What you have to do: Resume the testimony below concerning Percy Cleave, the barber, and continue it from its final sentence.

23.59 Testimony concerning Percy Cleave (1880-1958):
      By occupation he was a barber, and on moving into this district in
      1937 from Swindon, he first took a shop in Wallington, and later one
      in a poor part of Croydon. Not all who went there did so for a shave
      or a haircut, but to enjoy its friendly atmosphere, and to talk to
      Percy. 'I am sure,' said a friend of his, 'that as Percy rubbed oil into a
      customer's hair, he blessed him.' This would have been natural, since
      he desired all his actions to be sacramental. He was very positive in
      his relationships with others, and took a lively interest in all their
      doings... He was a man whom adversity had refined. It was often
      surprising when talking to him, to hear of the multitudes of troubles
      he and his wife had borne. He had accepted the changes and chances
      of this life, but had not forgotten them, and so could sympathise with
      those who were still struggling. He had great insight, and was able to
      see to the heart of a problem. Since he was in a small way of business
      which barely brought in sufficient money, he had a hard time which
      persisted until his retirement, when he sought so to arrange his life,
      that others could speak to him at leisure and without hurry. It was
      then that he ministered to some families of Friends by going to their
      homes and cutting their hair. It was pleasant to see him starting on
      the littlest ones and proceed in order to the adults. To have Percy cut
      your hair was a grace.

Extracted records:
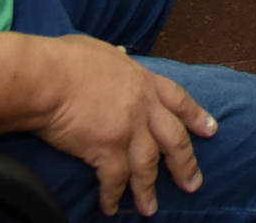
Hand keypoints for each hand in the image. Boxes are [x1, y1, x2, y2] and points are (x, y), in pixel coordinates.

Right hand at [26, 34, 212, 217]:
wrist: (45, 78)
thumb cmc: (64, 60)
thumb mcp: (100, 49)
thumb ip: (116, 57)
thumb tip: (122, 53)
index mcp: (143, 80)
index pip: (178, 99)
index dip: (195, 116)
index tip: (210, 130)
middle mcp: (142, 106)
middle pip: (174, 139)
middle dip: (185, 164)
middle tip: (193, 184)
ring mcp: (127, 128)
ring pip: (148, 166)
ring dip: (148, 190)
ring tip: (150, 209)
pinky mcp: (107, 148)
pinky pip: (115, 180)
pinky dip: (113, 196)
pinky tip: (111, 207)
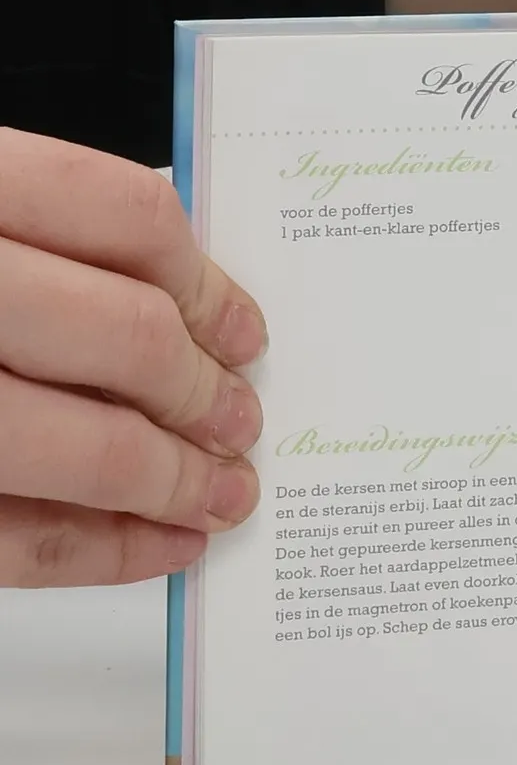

Response to the exercise:
      Kingston Monthly Meeting, 1958


23.60 Testimony concerning Joan Frances Layton (1908-1990):
      Her early education was unconventional and irregular. Nevertheless,
      she obtained a place at Bedford College, where she read English,
      French, Latin and Spanish. These stood her in good stead when she
      started work as a secretary in Covent Garden market. She then
      obtained a post in the City but, unable to reconcile her work there
      with her beliefs, she returned to the market amongst 'real people'
      whose admiration and respect she won, and remained with them for
      the rest of her working life.

      Southampton & Portsmouth Monthly Meeting, 1990


23.61 It remains to speak of the Way of Service, as it concerns the conduct
      of our ordinary work and business. Nowhere is the practical working
      of our faith put to a severer test, yet nowhere is there a nobler and
      more fruitful witness to be borne. Business in its essence is no mere
      selfish struggle for the necessities and luxuries of life, but 'a vast and
      complex movement of social service'. However some may abuse its
      methods for private ends, its true function is not to rob the
      community but to serve it. But, in the fierce competition which is so
      marked a feature of the present day, it has become very difficult,
      some would say impossible, for those engaged in business to be
      wholly faithful to Christ. Christianity is challenged in the shop and in
      the office.
      We have been touched with keen sympathy for our friends, whether
      employers or employed, who find themselves in this strait. We
      cannot here deal fully with this question, but we are sure there is an
      answer to the challenge, and that the light which shines upon the
      Way of Life, and gives us the distinction of things inwardly, will guide
      us to the answer...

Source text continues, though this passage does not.